The acknowledgments, undertakings, representations and warranties above and in
the Subscriber Letter are given to each of the Banks, Panmure Gordon and the
Company and are irrevocable. The Banks, the Company and Panmure Gordon will
rely upon the truth and accuracy of the foregoing acknowledgements,
undertakings, representations and warranties. Nothing in this appendix shall
exclude any liability of any person for fraud or fraudulent misrepresentation on
its part.
Further Notices
The Placing Shares and Depository Interests referred to in this announcement
have not been and will not be registered under the US Securities Act of 1933 or
the securities laws of any state of the United States, and may not be offered or
sold, taken up, delivered or transferred (directly or indirectly) and will not
qualify for sale within the United States. There will be no public offer of the
Placing Shares or the Depositary Interests in the United States. The Placing
Shares and Depositary Interests have not been recommended, approved or
disapproved by any United States federal or state securities commission or
regulatory authority. Furthermore, the foregoing authorities have not confirmed
the accuracy or determined the adequacy of this announcement. Any
representation to the contrary is a criminal offence in the United States.

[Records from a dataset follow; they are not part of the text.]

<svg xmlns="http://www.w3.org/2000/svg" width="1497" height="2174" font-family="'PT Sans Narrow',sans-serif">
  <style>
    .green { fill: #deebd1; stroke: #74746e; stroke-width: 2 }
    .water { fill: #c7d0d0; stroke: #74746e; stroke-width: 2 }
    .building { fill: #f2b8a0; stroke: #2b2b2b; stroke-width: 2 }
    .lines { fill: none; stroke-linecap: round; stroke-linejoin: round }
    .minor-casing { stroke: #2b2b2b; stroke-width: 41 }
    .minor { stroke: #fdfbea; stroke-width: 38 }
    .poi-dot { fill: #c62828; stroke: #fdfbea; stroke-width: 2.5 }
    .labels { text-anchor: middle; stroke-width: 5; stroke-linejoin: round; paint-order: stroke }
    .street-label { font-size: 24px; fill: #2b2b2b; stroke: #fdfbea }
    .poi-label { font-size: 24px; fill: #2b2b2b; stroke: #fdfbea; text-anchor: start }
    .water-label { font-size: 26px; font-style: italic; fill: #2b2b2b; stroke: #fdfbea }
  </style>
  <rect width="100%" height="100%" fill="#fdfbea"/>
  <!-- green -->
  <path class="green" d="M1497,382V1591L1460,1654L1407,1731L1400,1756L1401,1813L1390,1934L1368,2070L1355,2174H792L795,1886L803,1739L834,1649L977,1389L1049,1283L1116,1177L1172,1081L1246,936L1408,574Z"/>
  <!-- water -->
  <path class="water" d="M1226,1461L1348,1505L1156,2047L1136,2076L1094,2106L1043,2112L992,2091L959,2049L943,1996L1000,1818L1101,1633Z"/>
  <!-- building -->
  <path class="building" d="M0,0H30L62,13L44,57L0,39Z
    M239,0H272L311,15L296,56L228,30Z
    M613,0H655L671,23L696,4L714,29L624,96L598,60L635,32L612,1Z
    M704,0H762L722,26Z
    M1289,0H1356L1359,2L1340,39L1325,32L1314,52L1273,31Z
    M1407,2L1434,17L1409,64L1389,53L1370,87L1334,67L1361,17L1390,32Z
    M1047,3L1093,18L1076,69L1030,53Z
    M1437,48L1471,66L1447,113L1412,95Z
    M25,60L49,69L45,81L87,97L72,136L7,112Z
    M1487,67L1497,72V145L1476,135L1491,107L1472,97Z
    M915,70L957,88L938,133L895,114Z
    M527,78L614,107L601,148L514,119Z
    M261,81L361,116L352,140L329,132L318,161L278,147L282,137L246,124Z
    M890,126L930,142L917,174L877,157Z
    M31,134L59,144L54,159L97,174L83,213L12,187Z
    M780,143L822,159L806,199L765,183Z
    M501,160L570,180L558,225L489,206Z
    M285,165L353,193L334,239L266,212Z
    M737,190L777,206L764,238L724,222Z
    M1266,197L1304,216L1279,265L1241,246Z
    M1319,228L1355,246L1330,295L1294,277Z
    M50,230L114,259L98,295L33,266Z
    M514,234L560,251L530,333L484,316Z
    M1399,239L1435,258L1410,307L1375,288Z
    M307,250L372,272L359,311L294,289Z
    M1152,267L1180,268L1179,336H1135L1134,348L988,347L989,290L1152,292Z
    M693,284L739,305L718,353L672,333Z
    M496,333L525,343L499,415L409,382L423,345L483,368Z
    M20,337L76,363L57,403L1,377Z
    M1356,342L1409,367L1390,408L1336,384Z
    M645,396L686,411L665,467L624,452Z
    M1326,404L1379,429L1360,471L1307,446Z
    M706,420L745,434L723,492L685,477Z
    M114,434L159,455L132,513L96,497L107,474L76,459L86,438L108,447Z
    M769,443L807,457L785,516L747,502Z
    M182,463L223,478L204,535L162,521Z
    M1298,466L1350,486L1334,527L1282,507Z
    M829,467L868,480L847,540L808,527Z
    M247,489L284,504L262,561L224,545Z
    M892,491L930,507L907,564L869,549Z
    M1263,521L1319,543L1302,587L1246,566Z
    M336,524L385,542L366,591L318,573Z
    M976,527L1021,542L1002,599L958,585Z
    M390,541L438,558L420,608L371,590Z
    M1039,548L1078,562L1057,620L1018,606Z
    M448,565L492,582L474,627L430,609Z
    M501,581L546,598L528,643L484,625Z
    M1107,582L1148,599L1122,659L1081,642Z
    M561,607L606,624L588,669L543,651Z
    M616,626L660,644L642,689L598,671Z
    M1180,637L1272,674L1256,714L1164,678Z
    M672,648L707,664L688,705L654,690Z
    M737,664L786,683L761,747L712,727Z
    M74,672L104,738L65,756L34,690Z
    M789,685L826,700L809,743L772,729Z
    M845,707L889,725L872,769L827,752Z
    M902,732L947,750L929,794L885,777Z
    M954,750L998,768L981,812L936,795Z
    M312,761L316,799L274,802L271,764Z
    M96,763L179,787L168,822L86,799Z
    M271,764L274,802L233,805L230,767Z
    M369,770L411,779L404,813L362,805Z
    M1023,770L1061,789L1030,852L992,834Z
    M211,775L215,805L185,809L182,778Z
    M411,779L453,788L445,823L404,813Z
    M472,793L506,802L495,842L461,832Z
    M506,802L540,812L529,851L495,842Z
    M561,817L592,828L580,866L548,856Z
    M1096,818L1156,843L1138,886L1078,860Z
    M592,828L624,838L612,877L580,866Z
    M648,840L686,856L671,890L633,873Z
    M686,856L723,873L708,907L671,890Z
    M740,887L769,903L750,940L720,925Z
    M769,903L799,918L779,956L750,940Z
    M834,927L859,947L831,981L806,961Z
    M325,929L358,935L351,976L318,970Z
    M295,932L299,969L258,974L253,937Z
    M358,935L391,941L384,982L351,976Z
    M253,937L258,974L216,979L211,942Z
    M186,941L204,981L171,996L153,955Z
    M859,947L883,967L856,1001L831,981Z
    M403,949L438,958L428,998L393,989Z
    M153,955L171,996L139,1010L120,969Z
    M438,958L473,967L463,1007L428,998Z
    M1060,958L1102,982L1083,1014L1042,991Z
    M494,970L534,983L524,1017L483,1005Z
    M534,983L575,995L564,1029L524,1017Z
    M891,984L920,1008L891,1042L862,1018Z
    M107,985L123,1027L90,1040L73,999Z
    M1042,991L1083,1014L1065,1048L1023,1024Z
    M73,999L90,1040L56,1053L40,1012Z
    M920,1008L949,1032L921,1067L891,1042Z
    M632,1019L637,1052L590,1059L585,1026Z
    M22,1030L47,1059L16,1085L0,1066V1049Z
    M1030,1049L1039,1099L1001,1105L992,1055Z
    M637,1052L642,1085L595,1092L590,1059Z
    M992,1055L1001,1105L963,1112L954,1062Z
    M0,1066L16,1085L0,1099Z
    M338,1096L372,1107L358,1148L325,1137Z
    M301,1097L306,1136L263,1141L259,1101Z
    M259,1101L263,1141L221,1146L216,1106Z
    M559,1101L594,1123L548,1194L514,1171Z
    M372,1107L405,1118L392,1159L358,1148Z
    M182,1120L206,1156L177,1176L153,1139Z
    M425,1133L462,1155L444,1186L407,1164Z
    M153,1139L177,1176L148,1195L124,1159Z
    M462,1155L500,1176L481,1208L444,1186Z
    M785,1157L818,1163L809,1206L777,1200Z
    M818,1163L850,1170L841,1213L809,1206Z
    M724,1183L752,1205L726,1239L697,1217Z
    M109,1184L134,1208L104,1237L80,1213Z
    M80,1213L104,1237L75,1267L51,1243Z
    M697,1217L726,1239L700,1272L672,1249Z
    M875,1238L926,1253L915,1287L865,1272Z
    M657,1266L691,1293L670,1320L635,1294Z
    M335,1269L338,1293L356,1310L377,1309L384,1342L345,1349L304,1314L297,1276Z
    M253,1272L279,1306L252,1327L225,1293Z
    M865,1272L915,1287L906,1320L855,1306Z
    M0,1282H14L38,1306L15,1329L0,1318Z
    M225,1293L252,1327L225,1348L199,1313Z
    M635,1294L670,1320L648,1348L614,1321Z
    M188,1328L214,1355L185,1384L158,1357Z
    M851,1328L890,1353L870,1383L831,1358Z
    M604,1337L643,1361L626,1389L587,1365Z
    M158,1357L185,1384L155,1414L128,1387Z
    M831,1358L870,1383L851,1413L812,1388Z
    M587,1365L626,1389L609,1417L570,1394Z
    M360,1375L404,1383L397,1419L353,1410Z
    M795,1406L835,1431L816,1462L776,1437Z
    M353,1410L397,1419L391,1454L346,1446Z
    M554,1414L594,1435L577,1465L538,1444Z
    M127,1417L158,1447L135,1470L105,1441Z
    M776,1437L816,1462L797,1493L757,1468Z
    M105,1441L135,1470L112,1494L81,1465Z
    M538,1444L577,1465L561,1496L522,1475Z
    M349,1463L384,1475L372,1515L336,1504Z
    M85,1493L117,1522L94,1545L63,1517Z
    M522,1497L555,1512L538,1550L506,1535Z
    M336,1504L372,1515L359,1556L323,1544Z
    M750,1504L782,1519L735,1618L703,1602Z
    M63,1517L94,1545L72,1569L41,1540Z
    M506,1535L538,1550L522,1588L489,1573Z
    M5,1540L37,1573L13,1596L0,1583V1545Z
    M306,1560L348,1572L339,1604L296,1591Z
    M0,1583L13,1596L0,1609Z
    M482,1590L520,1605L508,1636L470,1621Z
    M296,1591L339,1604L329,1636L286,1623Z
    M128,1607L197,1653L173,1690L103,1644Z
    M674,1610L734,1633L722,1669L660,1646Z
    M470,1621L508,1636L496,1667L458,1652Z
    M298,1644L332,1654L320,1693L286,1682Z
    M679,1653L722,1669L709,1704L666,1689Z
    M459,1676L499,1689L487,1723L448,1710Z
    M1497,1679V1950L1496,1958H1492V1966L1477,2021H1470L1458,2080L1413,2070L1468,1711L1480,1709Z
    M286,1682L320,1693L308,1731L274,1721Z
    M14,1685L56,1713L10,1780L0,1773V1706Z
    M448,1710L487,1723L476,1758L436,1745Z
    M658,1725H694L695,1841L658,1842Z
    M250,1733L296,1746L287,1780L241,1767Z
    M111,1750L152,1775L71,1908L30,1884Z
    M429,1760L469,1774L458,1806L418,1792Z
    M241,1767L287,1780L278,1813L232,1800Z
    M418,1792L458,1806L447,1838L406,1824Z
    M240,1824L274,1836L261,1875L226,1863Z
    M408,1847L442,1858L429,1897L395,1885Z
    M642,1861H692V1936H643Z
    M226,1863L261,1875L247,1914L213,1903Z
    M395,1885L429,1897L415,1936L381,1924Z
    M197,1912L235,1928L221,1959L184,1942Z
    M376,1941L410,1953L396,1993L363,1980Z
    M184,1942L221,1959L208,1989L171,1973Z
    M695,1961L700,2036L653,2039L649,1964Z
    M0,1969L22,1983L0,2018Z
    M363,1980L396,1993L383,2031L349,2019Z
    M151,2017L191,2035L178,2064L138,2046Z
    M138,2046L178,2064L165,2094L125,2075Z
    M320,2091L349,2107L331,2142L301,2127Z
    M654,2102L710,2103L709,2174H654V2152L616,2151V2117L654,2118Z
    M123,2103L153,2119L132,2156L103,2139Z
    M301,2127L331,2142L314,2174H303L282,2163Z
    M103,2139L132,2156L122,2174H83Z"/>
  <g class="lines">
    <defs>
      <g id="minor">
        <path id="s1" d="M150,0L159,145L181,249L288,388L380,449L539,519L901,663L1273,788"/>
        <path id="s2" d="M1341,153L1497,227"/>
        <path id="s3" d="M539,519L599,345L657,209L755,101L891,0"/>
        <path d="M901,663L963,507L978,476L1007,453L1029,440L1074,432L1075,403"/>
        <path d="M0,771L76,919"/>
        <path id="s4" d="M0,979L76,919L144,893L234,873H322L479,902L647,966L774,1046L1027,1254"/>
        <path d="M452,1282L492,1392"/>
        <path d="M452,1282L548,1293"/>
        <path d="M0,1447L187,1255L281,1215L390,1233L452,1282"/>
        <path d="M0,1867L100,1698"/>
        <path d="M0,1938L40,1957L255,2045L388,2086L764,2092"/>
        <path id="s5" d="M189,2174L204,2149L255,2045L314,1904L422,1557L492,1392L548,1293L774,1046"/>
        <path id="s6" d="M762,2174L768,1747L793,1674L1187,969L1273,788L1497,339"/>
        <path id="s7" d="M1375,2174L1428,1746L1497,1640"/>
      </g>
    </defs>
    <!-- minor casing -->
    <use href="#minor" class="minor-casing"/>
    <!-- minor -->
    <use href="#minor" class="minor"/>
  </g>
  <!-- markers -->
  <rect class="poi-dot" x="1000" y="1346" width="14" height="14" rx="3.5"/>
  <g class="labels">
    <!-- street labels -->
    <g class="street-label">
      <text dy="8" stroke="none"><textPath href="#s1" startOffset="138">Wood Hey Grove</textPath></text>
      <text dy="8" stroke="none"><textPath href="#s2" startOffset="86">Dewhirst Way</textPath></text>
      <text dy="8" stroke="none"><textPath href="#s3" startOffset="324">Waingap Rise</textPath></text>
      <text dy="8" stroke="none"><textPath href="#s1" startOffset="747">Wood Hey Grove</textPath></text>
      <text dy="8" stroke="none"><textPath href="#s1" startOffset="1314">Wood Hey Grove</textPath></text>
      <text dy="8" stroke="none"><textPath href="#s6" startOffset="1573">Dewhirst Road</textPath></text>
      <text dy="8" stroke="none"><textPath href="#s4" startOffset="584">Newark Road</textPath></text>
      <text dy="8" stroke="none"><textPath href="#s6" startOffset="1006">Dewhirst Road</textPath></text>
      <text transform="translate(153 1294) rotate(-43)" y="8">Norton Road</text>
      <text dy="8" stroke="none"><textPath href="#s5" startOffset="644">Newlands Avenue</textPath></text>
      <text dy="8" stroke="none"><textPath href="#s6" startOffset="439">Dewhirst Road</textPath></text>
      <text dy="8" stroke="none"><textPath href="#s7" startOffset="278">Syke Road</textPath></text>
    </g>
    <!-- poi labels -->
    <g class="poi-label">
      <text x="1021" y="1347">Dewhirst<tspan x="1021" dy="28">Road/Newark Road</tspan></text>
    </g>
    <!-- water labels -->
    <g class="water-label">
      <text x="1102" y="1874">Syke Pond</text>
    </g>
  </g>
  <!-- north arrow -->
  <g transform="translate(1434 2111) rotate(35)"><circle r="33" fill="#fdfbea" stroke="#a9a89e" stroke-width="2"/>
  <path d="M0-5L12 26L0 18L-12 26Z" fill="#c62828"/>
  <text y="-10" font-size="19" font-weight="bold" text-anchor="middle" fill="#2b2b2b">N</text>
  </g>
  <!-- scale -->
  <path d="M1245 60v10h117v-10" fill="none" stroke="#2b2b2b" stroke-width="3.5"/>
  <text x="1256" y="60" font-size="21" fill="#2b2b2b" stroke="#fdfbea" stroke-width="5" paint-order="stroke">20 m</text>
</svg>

The Placing Shares and Depositary Interests will not be lodged or registered
with the Australian Securities and Investments Commission under Australia's
Corporations Law and are not being offered for subscription or sale and may not
be directly or indirectly offered, sold or delivered in or into Australia or for
account or benefit of any person or corporation in (or with a registered address
in) Australia.
No document in relation to the Placing Shares or the Depositary Interests has
been or will be lodged with the Registrar of Companies in the Republic of
Ireland and the Placing Shares will not be offered, sold or delivered, directly
or indirectly in the Republic of Ireland. All subscribers for Placing Shares
must provide addresses outside the Republic or Ireland for the receipt of
certificates for Placing Shares.
The relevant clearances have not been, and will not be obtained from the
Ministry of Finance of Japan and no circular in relation to the Placing Shares
or the Depositary Interests has been or will be lodged with or registered by the
Ministry of Finance of Japan. Neither the Placing Shares nor the Depositary
Interests may therefore be offered or sold, directly or indirectly in or into
Japan, its territories and possessions and any areas subject to its
jurisdiction.
The approval of the South African Exchange Control Authorities has not been, and
will not be, obtain in relation to the Placing Shares or the Depositary
Interests. Neither the Placing Shares not the Depositary Interests may
therefore be offered or sold directly or indirectly in or into South Africa.